The task — Quote the material below exactly as written, from the first line to the line that holds "(IHC) of cervical", endpoints included.

Records for the exercise —

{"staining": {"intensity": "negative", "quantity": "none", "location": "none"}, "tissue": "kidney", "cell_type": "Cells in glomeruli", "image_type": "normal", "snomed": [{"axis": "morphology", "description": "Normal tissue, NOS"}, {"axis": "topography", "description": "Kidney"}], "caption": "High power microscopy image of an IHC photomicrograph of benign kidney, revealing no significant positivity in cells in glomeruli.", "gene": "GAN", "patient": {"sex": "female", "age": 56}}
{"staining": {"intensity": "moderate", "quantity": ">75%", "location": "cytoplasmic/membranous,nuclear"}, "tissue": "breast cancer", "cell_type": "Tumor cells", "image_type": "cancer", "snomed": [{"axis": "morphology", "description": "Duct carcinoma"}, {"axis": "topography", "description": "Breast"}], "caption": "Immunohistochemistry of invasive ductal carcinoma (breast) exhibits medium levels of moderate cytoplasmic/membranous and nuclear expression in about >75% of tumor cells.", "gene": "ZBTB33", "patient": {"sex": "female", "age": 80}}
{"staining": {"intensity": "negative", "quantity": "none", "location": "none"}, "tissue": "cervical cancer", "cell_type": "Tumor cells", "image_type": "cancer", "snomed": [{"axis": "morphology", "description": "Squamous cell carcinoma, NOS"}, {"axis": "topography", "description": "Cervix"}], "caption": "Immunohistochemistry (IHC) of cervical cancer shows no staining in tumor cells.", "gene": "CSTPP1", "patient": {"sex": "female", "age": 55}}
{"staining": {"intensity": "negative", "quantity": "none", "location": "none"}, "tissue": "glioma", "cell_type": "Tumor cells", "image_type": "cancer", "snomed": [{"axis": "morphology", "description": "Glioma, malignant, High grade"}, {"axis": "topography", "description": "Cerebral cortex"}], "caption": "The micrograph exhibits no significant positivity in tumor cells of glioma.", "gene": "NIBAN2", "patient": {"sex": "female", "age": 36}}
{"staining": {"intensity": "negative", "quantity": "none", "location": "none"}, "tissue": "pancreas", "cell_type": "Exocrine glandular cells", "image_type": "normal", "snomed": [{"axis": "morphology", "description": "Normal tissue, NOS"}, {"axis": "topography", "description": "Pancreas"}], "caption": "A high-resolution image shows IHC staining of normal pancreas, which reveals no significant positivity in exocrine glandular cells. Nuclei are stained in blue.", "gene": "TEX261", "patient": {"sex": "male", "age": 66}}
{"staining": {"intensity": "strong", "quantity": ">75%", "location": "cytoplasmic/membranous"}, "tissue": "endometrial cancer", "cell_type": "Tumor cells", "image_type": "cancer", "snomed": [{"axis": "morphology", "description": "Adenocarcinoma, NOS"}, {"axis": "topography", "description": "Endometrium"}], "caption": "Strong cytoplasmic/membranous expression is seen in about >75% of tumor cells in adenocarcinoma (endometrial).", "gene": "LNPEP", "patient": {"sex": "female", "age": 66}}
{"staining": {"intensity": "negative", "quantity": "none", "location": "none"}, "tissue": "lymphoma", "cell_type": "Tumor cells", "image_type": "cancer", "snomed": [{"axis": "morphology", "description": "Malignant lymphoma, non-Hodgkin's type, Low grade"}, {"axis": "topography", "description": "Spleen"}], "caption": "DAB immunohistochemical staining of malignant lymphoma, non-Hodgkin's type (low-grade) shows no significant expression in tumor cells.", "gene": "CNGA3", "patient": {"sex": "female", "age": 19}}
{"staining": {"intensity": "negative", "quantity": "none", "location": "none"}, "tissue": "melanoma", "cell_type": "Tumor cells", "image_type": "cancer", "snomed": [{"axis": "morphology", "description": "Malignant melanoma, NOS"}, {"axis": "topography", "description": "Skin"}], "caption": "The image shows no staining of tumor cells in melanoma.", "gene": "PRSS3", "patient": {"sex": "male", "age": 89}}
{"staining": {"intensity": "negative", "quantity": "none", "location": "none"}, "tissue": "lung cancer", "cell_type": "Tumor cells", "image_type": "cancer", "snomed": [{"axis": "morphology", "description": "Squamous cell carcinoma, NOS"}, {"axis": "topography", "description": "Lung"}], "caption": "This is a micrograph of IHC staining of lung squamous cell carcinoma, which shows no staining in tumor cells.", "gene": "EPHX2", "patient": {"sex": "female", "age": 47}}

Finished task —
{"staining": {"intensity": "negative", "quantity": "none", "location": "none"}, "tissue": "kidney", "cell_type": "Cells in glomeruli", "image_type": "normal", "snomed": [{"axis": "morphology", "description": "Normal tissue, NOS"}, {"axis": "topography", "description": "Kidney"}], "caption": "High power microscopy image of an IHC photomicrograph of benign kidney, revealing no significant positivity in cells in glomeruli.", "gene": "GAN", "patient": {"sex": "female", "age": 56}}
{"staining": {"intensity": "moderate", "quantity": ">75%", "location": "cytoplasmic/membranous,nuclear"}, "tissue": "breast cancer", "cell_type": "Tumor cells", "image_type": "cancer", "snomed": [{"axis": "morphology", "description": "Duct carcinoma"}, {"axis": "topography", "description": "Breast"}], "caption": "Immunohistochemistry of invasive ductal carcinoma (breast) exhibits medium levels of moderate cytoplasmic/membranous and nuclear expression in about >75% of tumor cells.", "gene": "ZBTB33", "patient": {"sex": "female", "age": 80}}
{"staining": {"intensity": "negative", "quantity": "none", "location": "none"}, "tissue": "cervical cancer", "cell_type": "Tumor cells", "image_type": "cancer", "snomed": [{"axis": "morphology", "description": "Squamous cell carcinoma, NOS"}, {"axis": "topography", "description": "Cervix"}], "caption": "Immunohistochemistry (IHC) of cervical cancer shows no staining in tumor cells.", "gene": "CSTPP1", "patient": {"sex": "female", "age": 55}}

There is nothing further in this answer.